The byproducts of the beta decay consist of a positive ion and an electron. But the mass of $^A_{Z+1} Y$, which you can look up in a table, is not the mass of a positive ion. It's the mass of a neutral atom. So to find the mass of the positive ion, you must take the mass of $^A_{Z+1} Y$ and subtract off the mass of an electron.

4. Oct 24, 2014

### gxc9800

$A_{Z X}$ means $^{12}_6 C$ atom here? $^A_{Z+1} Y$ represent $^{12}_7 C ^+$ ion am i right? to find the mass of $^{12}_6 C$ atom, the mass os 1 electron is subtracted ... why you said that the mass is subtracted to find the mass of $^{12}_5 C ^+$ ion?

5. Oct 24, 2014

### collinsmark

I was just using carbon twelve as hypothetical example (and in retrospect, not such a good one).

$^A_Z X$ as expressed the problem can be any atom.

Well, if the parent atom was carbon, then the daughter atom would be a nitrogen ion, $^{12}_7 N^+$. Carbon isn't carbon if it has 7 protons. It's nitrogen. But let's pretend for the moment that the parent atom is some weird boron isotope with 7 neutrons, $^{12}_5 B$, then the daughter ion after a beta decay would be $^{12}_6 C^+$.

These are admittedly bad examples though since they are not typically atoms/isotopes one considers for beta decay.

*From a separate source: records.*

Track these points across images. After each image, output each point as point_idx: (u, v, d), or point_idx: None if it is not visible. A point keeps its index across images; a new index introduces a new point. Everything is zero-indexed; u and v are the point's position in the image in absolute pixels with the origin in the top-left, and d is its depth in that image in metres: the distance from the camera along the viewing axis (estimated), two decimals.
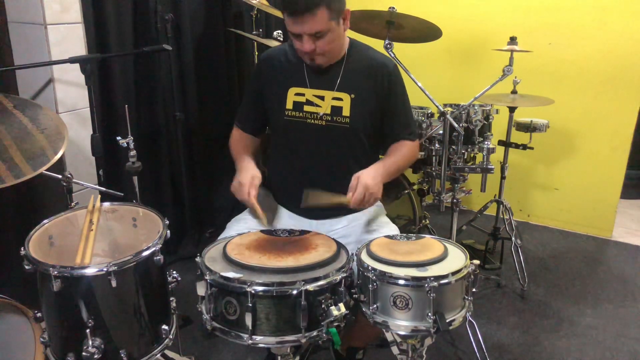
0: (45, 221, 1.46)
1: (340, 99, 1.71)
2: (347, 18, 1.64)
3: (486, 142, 2.41)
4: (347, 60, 1.73)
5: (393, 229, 1.74)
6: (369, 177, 1.58)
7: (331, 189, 1.60)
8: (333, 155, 1.74)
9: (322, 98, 1.72)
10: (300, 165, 1.77)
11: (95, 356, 1.24)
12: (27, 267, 1.28)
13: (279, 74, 1.77)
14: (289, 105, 1.73)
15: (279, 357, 1.42)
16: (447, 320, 1.28)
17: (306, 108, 1.72)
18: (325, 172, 1.74)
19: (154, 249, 1.33)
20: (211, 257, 1.42)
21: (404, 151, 1.78)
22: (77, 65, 1.93)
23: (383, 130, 1.80)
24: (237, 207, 2.99)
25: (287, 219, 1.79)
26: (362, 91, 1.72)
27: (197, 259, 1.39)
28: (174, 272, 1.48)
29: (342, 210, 1.74)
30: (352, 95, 1.71)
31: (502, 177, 2.72)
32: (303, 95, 1.73)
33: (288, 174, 1.81)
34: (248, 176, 1.65)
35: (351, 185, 1.58)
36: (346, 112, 1.71)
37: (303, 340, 1.28)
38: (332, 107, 1.71)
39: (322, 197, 1.60)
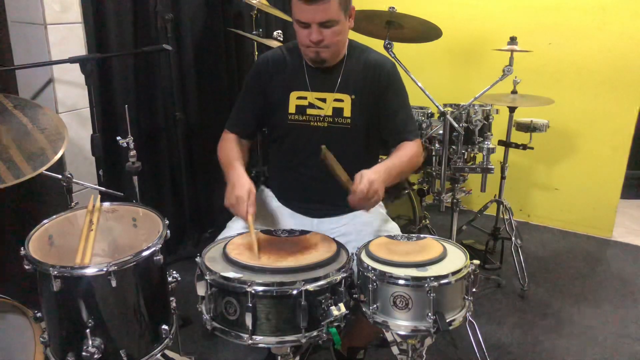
0: (45, 221, 1.46)
1: (341, 100, 1.72)
2: (353, 16, 1.65)
3: (486, 142, 2.41)
4: (347, 62, 1.73)
5: (394, 228, 1.74)
6: (372, 173, 1.54)
7: (334, 189, 1.58)
8: (335, 156, 1.74)
9: (323, 100, 1.72)
10: (303, 167, 1.77)
11: (95, 356, 1.24)
12: (27, 267, 1.28)
13: (279, 78, 1.76)
14: (292, 109, 1.73)
15: (279, 357, 1.42)
16: (447, 320, 1.28)
17: (309, 111, 1.72)
18: (327, 173, 1.72)
19: (154, 249, 1.34)
20: (211, 257, 1.42)
21: (405, 153, 1.75)
22: (77, 65, 1.93)
23: (382, 130, 1.79)
24: None
25: (288, 218, 1.79)
26: (361, 92, 1.72)
27: (197, 259, 1.39)
28: (174, 272, 1.48)
29: (343, 209, 1.72)
30: (353, 97, 1.71)
31: (502, 177, 2.72)
32: (305, 98, 1.73)
33: (290, 176, 1.81)
34: (245, 191, 1.53)
35: (355, 181, 1.54)
36: (347, 112, 1.71)
37: (303, 340, 1.28)
38: (334, 108, 1.72)
39: (336, 164, 1.55)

A better example would be carbon fourteen.

$$^{14}_6 C \ \ \rightarrow \ \ ^{14}_7 N^+ + e^- + \bar \nu$$

Where the $\bar \nu$ is an anti-neutrino. But we're neglecting the mass of the anti-neutrio for this exercise because it its mass is negligible.

For example, here is a table of the masses of various atoms:

http://physics.nist.gov/cgi-bin/Compositions/stand_alone.pl

It is assumed that the masses given are from atoms that are neutral (not ions). You won't easily find a table of masses of ionized atoms anywhere. So if you want to find the mass of a positive ion -- missing one and only one electron -- you can do that by looking up the mass of a neutral atom and subtracting off the mass of an electron.

6. Oct 24, 2014

### collinsmark

Just to follow up for the sake of clarity:

Continuing the carbon fourteed decay example, if you wanted to find the mass of the positive $^{14}_7 N^+$ ion, you could look up the atomic mass of the neutral $^{14}_7 N$ atom in the table, http://physics.nist.gov/cgi-bin/Compositions/stand_alone.pl and then subtract off the mass of an electron.

But as the book points out, it's not necessary to do this when finding the $\Delta m$ because when considering the mass of the beta particle, the same as the mass of the missing electron, they cancel out.